The findings of the South Australian Round 19 IFR are summarised below:

  • SA Health has not made any significant changes to the costing process since the Round 18 NHCDC submission. Costing data for non-admitted patients was submitted for the first time in Round 19.

  • The review of the financial reconciliation templates for Royal Adelaide Hospital and The Queen Elizabeth Hospital, demonstrated the transformation of cost data from the source LHN GL to the final NHCDC submission to IHPA. There were minor variances noted through the reconciliation process however these were considered insignificant. The major inclusions to the original GL data related to costs centrally managed by SA Health (ICT and Procurement services). Exclusions from the source GL data included costs associated with other hospitals and services in the LHN, state-wide services hosted by the LHN, SA Pathology and SA Medical Imaging,

  • There was a variance of $64,952 noted between the LHN GL data used for costing and the audited financial statements of the LHN. This equates to a variance of 0.003 percent of the expenditure in the audited financial statements.

  • The basis of the adjustments made by the hospitals and SA Health appears reasonable, with the exception of:

  • Royal Adelaide Hospital excluded expenditure related to the gain and loss of sale of capital infrastructure within the LHN. This expenditure should be included in accordance with the AHPCS Version 3.1.

  • SA Health excluded Teaching, Training and Research prior to submission to the NHCDC. The exclusion of these costs may impact on the completeness of the NHCDC. SA Health is awaiting the outcome of the TTR project undertaken by IHPA to provide sufficient guidance on how to cost TTR.

  • Both hospitals and SA Health should investigate the reasons for unlinked activity to ensure appropriate treatment in future rounds.

  • Bad and Doubtful debts. The AHPCS is silent on the specific inclusion or exclusion of bad and doubtful debts. Bad and doubtful debts expenditure relates to the provision for debts that are unrecoverable from patient/clients. It does not have an impact on the cost of patient services provided by the hospital.

  • The activity data submitted by the hospitals was adjusted by the jurisdiction for WIP, activity with patient level data unavailable, unlinked to Admitted Patient Care data and removal of Tier 2 records related to diagnostic services in a non-admitted setting.

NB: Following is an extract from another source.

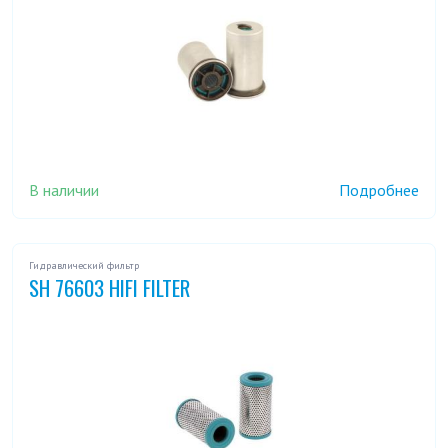
В наличии
Подробнее
Гидравлический фильтр
SH 76603 HIFI FILTER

  • A variance was observed between the costs submitted by SA and that received by IHPA, due to SA’s new submission method containing more decimal places than permitted by IHPA’s automated collection portal. IHPA reviewed the impact of this on the jurisdiction-level collection and considered it immaterial and less than 0.02 percent of total jurisdiction expenditure (Royal Adelaide Hospital - $119,567, The Queen Elizabeth Hospital - $60,172).

  • The number of records linked from source to product at both hospitals reviewed was significant. For both hospitals, the linking percentage for all feeders was greater than 89 percent. This suggests that there is robustness in the level of feeder activity reported back to episodes.

  • WIP was treated in accordance with the COST 5.002 of the AHPCS Version 3.1. SA Health did not apply any escalation factors to the costs associated with WIP for prior years as part of the Round 19 submission to the NHCDC. It was noted that SA Health had applied an escalation factor for previous submissions and the escalation costs were removed for the Round 19 submission.

  • The five sample patients selected for review for Royal Adelaide Hospital and The Queen Elizabeth Hospital reconciled to IHPA records, with only minor variances noted (all less than $1) for the five patients at each hospital.

Based on discussions held during the site visits, and a review of the financial reconciliations provided, SA Health has robust reconciliation processes in place. As such, nothing was identified to suggest that the financial data is not fit for NHCDC submission. Furthermore, the data flow from the jurisdiction to IHPA demonstrated no unexplained variances.